Creating and administering a collection involves the following activities.

Data Ingestion
The crawler components collect documents from data sources, either on a continual basis or according to a schedule that you specify. Frequent crawling ensures that users always have access to the latest information. In addition to crawling data sources, you can add content to a collection by importing CSV files. Moreover, converters are used to convert data retrieved by crawlers into data that is suitable for indexing.
Data Enrichment
The analytics pipeline extracts text from documents, does linguistic analysis, finds meaningful word and phrases, extracts entities, and performs custom analysis on each document. The detailed content analysis provides facets of data that can be used for exploring the content. Indexing data.
Machine Learning
Machine learning utilizes the analytics pipeline to learn the features in text to realize document classification or the search relevancy tuning with a ranker. Various out-of-the-box analysis or custom analysis allows the flexible feature engineering.
Exploration
The index components add data from new and changed documents to the index. The content analytics miner provides an interactive graphical interface for exploring analyzed content to discover relationships and anomalies.

System architecture overview

Watson™ Explorer oneWEX uses cloud-based resource management based on container technologies. Activities are mapped to Kubernetes objects as shown here.

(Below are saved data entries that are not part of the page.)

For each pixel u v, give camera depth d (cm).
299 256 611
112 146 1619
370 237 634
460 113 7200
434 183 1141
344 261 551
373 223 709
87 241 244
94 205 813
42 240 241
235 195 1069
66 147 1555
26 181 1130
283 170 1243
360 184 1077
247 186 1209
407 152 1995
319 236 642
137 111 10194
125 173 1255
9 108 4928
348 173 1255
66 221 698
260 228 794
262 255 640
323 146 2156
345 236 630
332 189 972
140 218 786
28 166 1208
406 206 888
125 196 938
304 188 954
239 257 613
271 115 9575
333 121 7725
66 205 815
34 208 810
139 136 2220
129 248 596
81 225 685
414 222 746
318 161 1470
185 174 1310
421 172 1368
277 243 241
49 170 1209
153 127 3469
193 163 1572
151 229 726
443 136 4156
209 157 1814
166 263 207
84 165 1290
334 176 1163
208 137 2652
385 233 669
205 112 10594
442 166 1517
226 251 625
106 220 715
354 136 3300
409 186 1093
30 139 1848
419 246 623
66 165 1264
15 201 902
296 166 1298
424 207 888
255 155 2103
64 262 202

WKS ML Service (version 12.0.2.2 and later)
The WKS ML Service controller manages WKS ML models and provides runtime to extract annotations with the model's Kubernetes controller name.
Kubernetes controller name
WKSML
Minimum number of pods
1
Persistence volume name
Not applicable
Persistence volume content
Not applicable
Gateway (version 12.0.2 and later)
The Gateway controller manages web application servers (Content Miner, Admin Console and Application Builder) and REST API server.
Kubernetes controller name
Gateway
Minimum number of pods
1 (Default value is 2.)
Persistence volume name
wex-data (shared)
Orchestrator (version 12.0.2 and later)
The Orchestrator controller manages background process schedulers (e.g. Enrichment task manager, Exporter process).
Kubernetes controller name
Orchestrator
Minimum number of pods
1 (Maximum value is 1.)
Persistence volume name
wex-data (shared)
NLP (version 12.0.2 and later)
The NLP controller manages Realtime the NLP API server.
Kubernetes controller name
NLP
Minimum number of pods
1
Persistence volume name
wex-data (shared)
Database (version 12.0.2 and later)
The Database controller stores user information, logs, and configuration.
Kubernetes controller name
Database
Minimum number of pods
1 (Maximum value is 1.)
Persistence volume name
wex-data (shared)
Management and Application (version 12.0.1 and earlier)
Description
The Management controller works as an endpoint and a hub. When a user requests a task such as starting a crawler or starting machine learning, the Management controller dispatches the request to the appropriate controller and monitors the status of submitted tasks. In addition, Management controls the applications such as Content Miner, administration applications, and the REST API endpoint.
Kubernetes controller name
Management
Minimum number of pods
1 (This value cannot be increased.)
Persistence volume name
wex-data
Persistence volume content
User information, configuration data for pod communication, logs.
Ingestion
Description
The Ingestion controller controls the data ingestion.
Kubernetes controller name
Ingestion
Minimum number of pods
1
Persistence volume name
Not applicable.
Persistence volume content
Not applicable.
Enrichment and Machine Learning
Description
The HDP controller runs data processing applications using distributed computing infrastructure. Enrichment and machine learning are done on this controller. To scale up, increase the number of worker pods, which is the HDP-worker pod.
Kubernetes controller name
HDP
Minimum number of pods
4 (2 worker, 1 name node, 1 resource node)
Persistence volume name
wex-hdp-pn, wex-hdp-nn, wex-hdp-log
Persistence volume content
Datasets, resources for enrichment and machine learning.
Exploration
Description
The Discovery controller manages the text index for search and content mining. Increasing the number of pods affects both index and search performance.
Important: Once you increase the number of pods for the Discovery controller, you cannot scale down the number of pods for this controller.
Kubernetes controller name
Discovery
Minimum number of pods
1
Persistence volume name
wex-index
Persistence volume content
Index data.
Configuration
Description
The Config controller manages the configuration of system resources such as dataset, collection or crawlers. To scale up, increase the number of pods for the Config controller. The number of pods should be 3 or 5.
Kubernetes controller name
Config
Minimum number of pods
3
Persistence volume name
wex-config
Persistence volume content
Collection and file resource information.

IBM Cloud Private management console provides a graphical user interface to manage and monitor your Kubernetes objects.